## Material to process
━━━━━━━━━━━━━━━━

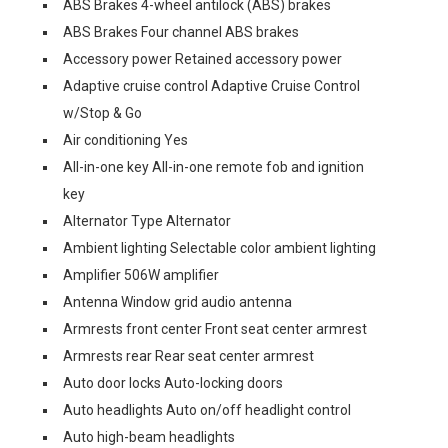
ABS Brakes 4-wheel antilock (ABS) brakes
ABS Brakes Four channel ABS brakes
Accessory power Retained accessory power
Adaptive cruise control Adaptive Cruise Control
w/Stop & Go
Air conditioning Yes
All-in-one key All-in-one remote fob and ignition
key
Alternator Type Alternator
Ambient lighting Selectable color ambient lighting
Amplifier 506W amplifier
Antenna Window grid audio antenna
Armrests front center Front seat center armrest
Armrests rear Rear seat center armrest
Auto door locks Auto-locking doors
Auto headlights Auto on/off headlight control
Auto high-beam headlights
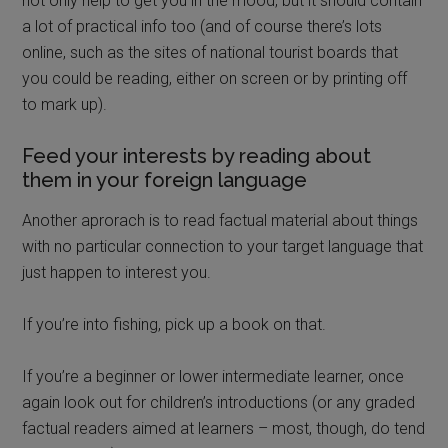
not only help to get you in the mood, but it should contain
a lot of practical info too (and of course there’s lots
online, such as the sites of national tourist boards that
you could be reading, either on screen or by printing off
to mark up).
Feed your interests by reading about
them in your foreign language
Another aprorach is to read factual material about things
with no particular connection to your target language that
just happen to interest you.
If you’re into fishing, pick up a book on that.
If you’re a beginner or lower intermediate learner, once
again look out for children’s introductions (or any graded
factual readers aimed at learners – most, though, do tend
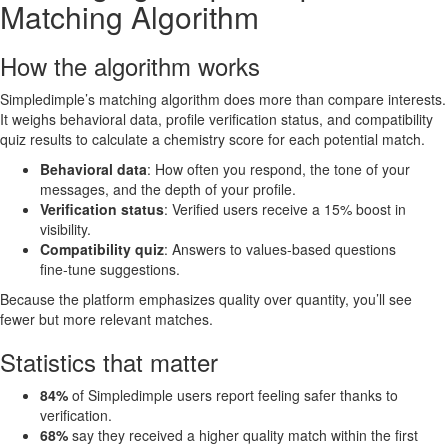
Matching Algorithm
How the algorithm works
Simpledimple’s matching algorithm does more than compare interests.
It weighs behavioral data, profile verification status, and compatibility
quiz results to calculate a chemistry score for each potential match.
Behavioral data
: How often you respond, the tone of your
messages, and the depth of your profile.
Verification status
: Verified users receive a 15% boost in
visibility.
Compatibility quiz
: Answers to values‑based questions
fine‑tune suggestions.
Because the platform emphasizes quality over quantity, you’ll see
fewer but more relevant matches.
Statistics that matter
84%
of Simpledimple users report feeling safer thanks to
verification.
68%
say they received a higher quality match within the first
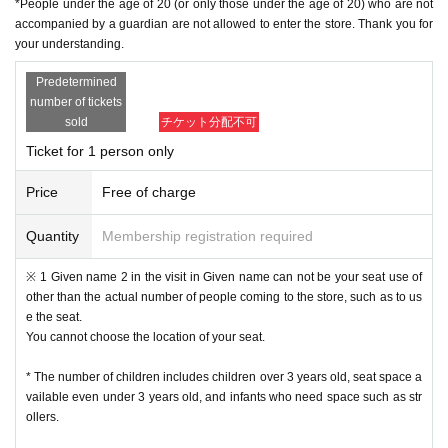
*People under the age of 20 (or only those under the age of 20) who are not
・ If multiple applications are discovered in the same time frame, all will be in
accompanied by a guardian are not allowed to enter the store. Thank you for
valid.
your understanding.
・ In principle, we do not accept Change or Cancel of Tickets once applied, e
xcept for unavoidable circumstances such as sudden accidents and illnesse
Predetermined
s, such as Change the time and number of people for the convenience of the
number of tickets
customer.
sold
チケット分配不可
• This Day of no communication Cancel people who have a, a plurality of time
s Cancel people who have the will be refused a subsequent reservation.
Ticket for 1 person only
Reception hours: Weekdays 10am to 6pm
・ Inquiries from the mail form
We may not be able to reply to you during times other than the above, w
Price
Free of charge
eekends and holidays because it is outside normal business hours.
In case of sudden inquiries, please contact the event, performance ven
Quantity
Membership registration required
ue, or store directly by phone.
※ 1 Given name 2 in the visit in Given name can not be your seat use of
[Admission flow]
other than the actual number of people coming to the store, such as to us
e the seat.
• From the URL in the email "QR code containing Admission Tickets We recei
You cannot choose the location of your seat.
ve a" screen the QR code is displayed, or the paper to print the QR code This
Day will your presentation.
* The number of children includes children over 3 years old, seat space a
And rear Admission before, Admission Tickets so you verify your identity auth
vailable even under 3 years old, and infants who need space such as str
entication (QR code reading) and your application has been representative b
ollers.
idder, Admission Tickets please you have to not forget the identity certificate. I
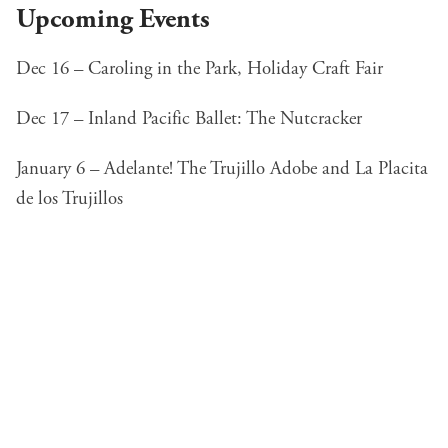
Upcoming Events
Dec 16 – Caroling in the Park,
Holiday Craft Fair
Dec 17 –
Inland Pacific Ballet: The Nutcracker
January 6 –
Adelante! The Trujillo Adobe and La Placita
de los Trujillos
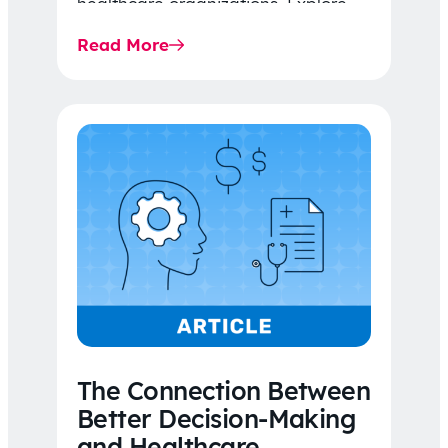
healthcare organizations. Explore
the latest 2026 IDR trends, Final
Read More
Rule…
The Connection Between
Better Decision-Making
and Healthcare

━━━━━━━━━━━━━━━━

## Work order
Arrange the lines from the first one up to and including the line with "factual readers aimed" as a JSON list of strings, one string per line, leaving out blank lines and the pictures.

## Result
[
  "ABS Brakes 4-wheel antilock (ABS) brakes",
  "ABS Brakes Four channel ABS brakes",
  "Accessory power Retained accessory power",
  "Adaptive cruise control Adaptive Cruise Control",
  "w/Stop & Go",
  "Air conditioning Yes",
  "All-in-one key All-in-one remote fob and ignition",
  "key",
  "Alternator Type Alternator",
  "Ambient lighting Selectable color ambient lighting",
  "Amplifier 506W amplifier",
  "Antenna Window grid audio antenna",
  "Armrests front center Front seat center armrest",
  "Armrests rear Rear seat center armrest",
  "Auto door locks Auto-locking doors",
  "Auto headlights Auto on/off headlight control",
  "Auto high-beam headlights",
  "not only help to get you in the mood, but it should contain",
  "a lot of practical info too (and of course there’s lots",
  "online, such as the sites of national tourist boards that",
  "you could be reading, either on screen or by printing off",
  "to mark up).",
  "Feed your interests by reading about",
  "them in your foreign language",
  "Another aprorach is to read factual material about things",
  "with no particular connection to your target language that",
  "just happen to interest you.",
  "If you’re into fishing, pick up a book on that.",
  "If you’re a beginner or lower intermediate learner, once",
  "again look out for children’s introductions (or any graded",
  "factual readers aimed at learners – most, though, do tend"
]